Sergi Doria
El historiador Jaume Vicens Vives afirmó que Cataluña debía desechar las leyendas románticas y afrontar la verdad histórica, sin temor a lo que pudiera encontrar. A un siglo de su nacimiento y cincuenta años de su muerte, la Cataluña del tripartito sigue varada entre lo real y lo imaginado. Algunos imaginan un estado independiente, pero las consultas soberanistas arrojan un escuálido veinte por ciento de participación; otros, con el pretexto de la defensa de los animales, pretenden abolir por ley la fiesta de los toros; pero la Historia, tozuda, recuerda que Barcelona llegó a contar con dos plazas en la misma Gran Vía; hace siglo y medio, el urbanista Ildefonso Cerdá proyectó la metrópolis futura en la cuadrícula del Ensanche, pero el nacionalismo le hizo la vida imposible: su plan había sido aprobado por el Ministerio de Fomento del Gobierno de Madrid.

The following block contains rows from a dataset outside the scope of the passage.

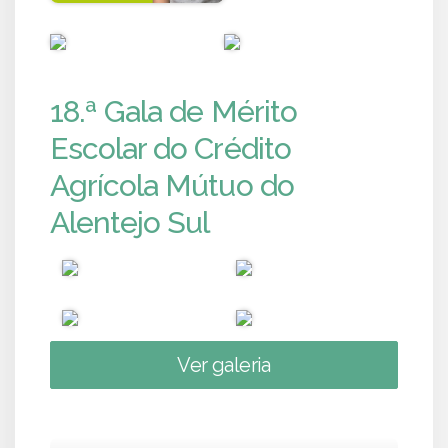
PUB
PUB
18.ª Gala de Mérito
Escolar do Crédito
Agrícola Mútuo do
Alentejo Sul
Ver galeria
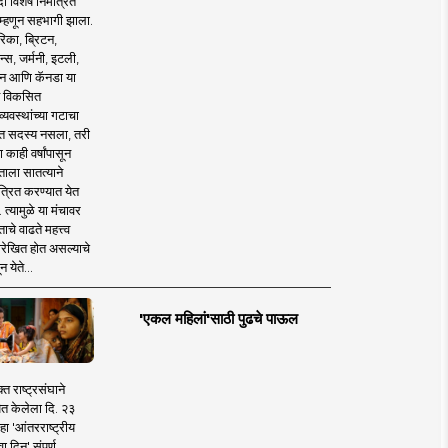
 विशेष निमंत्रित
 म्हणून सहभागी झाला.
िका, ब्रिटन,
न्स, जर्मनी, इटली,
न आणि कॅनडा या
 विकसित
व्यवस्थांच्या गटाचा
त सदस्य नसला, तरी
या काही वर्षांपासून
ताला सातत्याने
त्रित करण्यात येत
 त्यामुळे या मंचावर
ाचे वाढते महत्त्व
रेखित होत असल्याचे
न येते...
'एकल महिलां'साठी पुढचे पाऊल
क्त राष्ट्रसंघाने
ित केलेला दि. २३
हा 'आंतरराष्ट्रीय
ा दिन' संपूर्ण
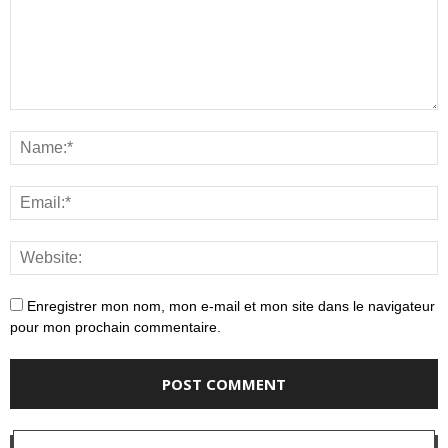
Enregistrer mon nom, mon e-mail et mon site dans le navigateur
pour mon prochain commentaire.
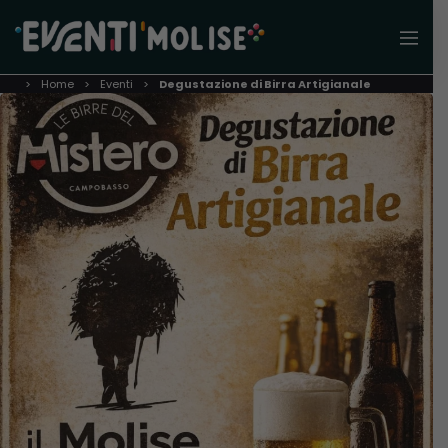
Home
Eventi
Degustazione di Birra Artigianale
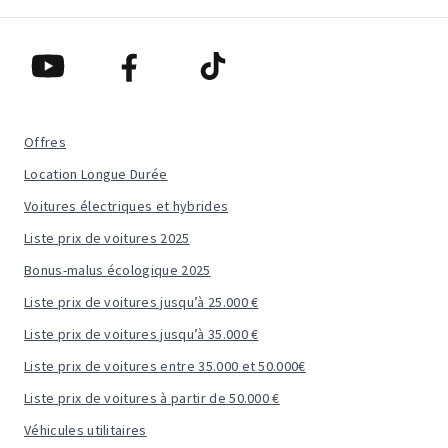
Offres
Location Longue Durée
Voitures électriques et hybrides
Liste prix de voitures 2025
Bonus-malus écologique 2025
Liste prix de voitures jusqu’à 25.000 €
Liste prix de voitures jusqu’à 35.000 €
Liste prix de voitures entre 35.000 et 50.000€
Liste prix de voitures à partir de 50.000 €
Véhicules utilitaires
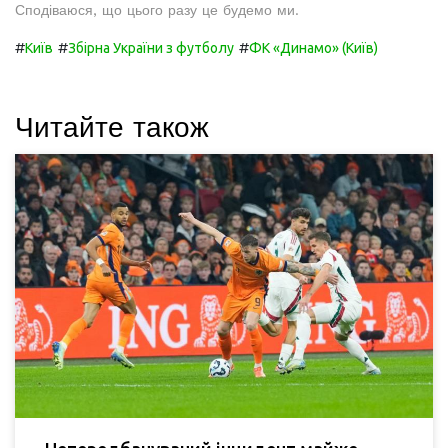
Сподіваюся, що цього разу це будемо ми.
#
#
#
Київ
Збірна України з футболу
ФК «Динамо» (Київ)
Читайте також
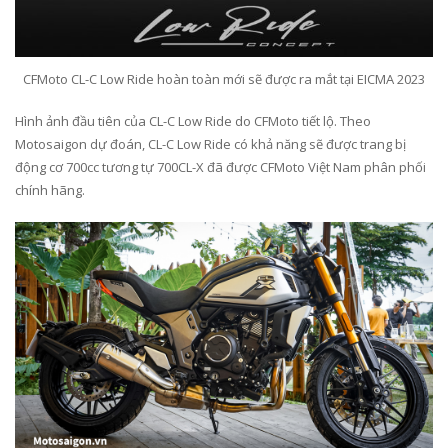
CFMoto CL-C Low Ride hoàn toàn mới sẽ được ra mắt tại EICMA 2023
Hình ảnh đầu tiên của CL-C Low Ride do CFMoto tiết lộ. Theo
Motosaigon dự đoán, CL-C Low Ride có khả năng sẽ được trang bị
động cơ 700cc tương tự 700CL-X đã được CFMoto Việt Nam phân phối
chính hãng.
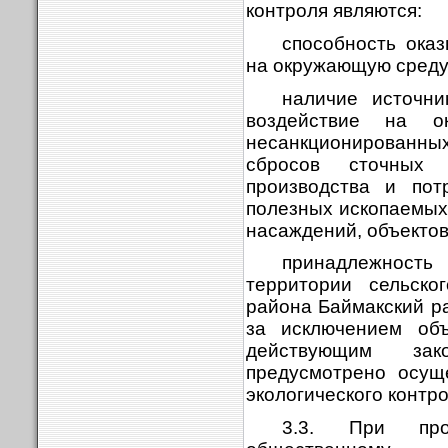
контроля являются:
способность оказ
на окружающую среду
наличие источни
воздействие на о
несанкционирован
сбросов сточных 
производства и пот
полезных ископаемых
насаждений, объектов
принадлежность
территории сельско
района Баймакский р
за исключением объ
действующим зако
предусмотрено осущ
экологического контро
3.3. При про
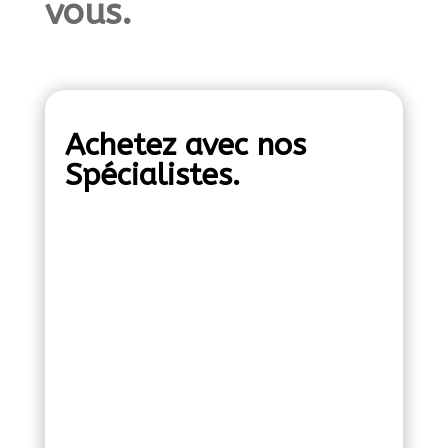
vous.
Achetez avec nos
Spécialistes.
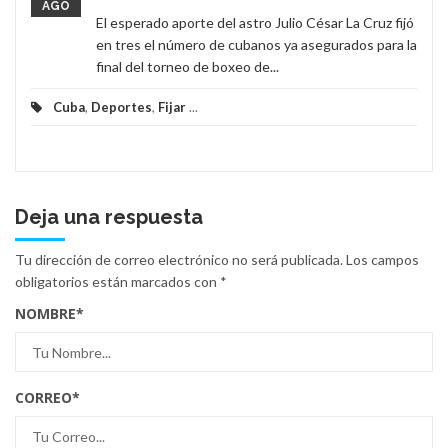
AGO
El esperado aporte del astro Julio César La Cruz fijó
en tres el número de cubanos ya asegurados para la
final del torneo de boxeo de...
Cuba
,
Deportes
,
Fijar
...
Deja una respuesta
Tu dirección de correo electrónico no será publicada.
Los campos
obligatorios están marcados con
*
NOMBRE
*
CORREO
*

La «rauxa», advertía Vicens Vives, es «estar falto de «seny», obedecer los impulsos emocionales... Nos dejamos llevar por la pasión, sin sopesar las realidades ni medir las consecuencias». Y ese «arrauxament» -concluía- sólo conduce al «tot o res», el todo o nada. En el difícil equilibrio de lo absoluto basculan los signos del pintor Tàpies. Y la razón de Vicens, Pla o Cerdá postuló una Cataluña real frente a la perniciosa herencia romántica de Herder y sus acólitos: esa que hizo de la lengua la única razón de ser de la cultura.
De poco sirve la Filología para nombrar la Nada. Cataluña ha de torear con la compleja realidad: aterrizar en la Historia.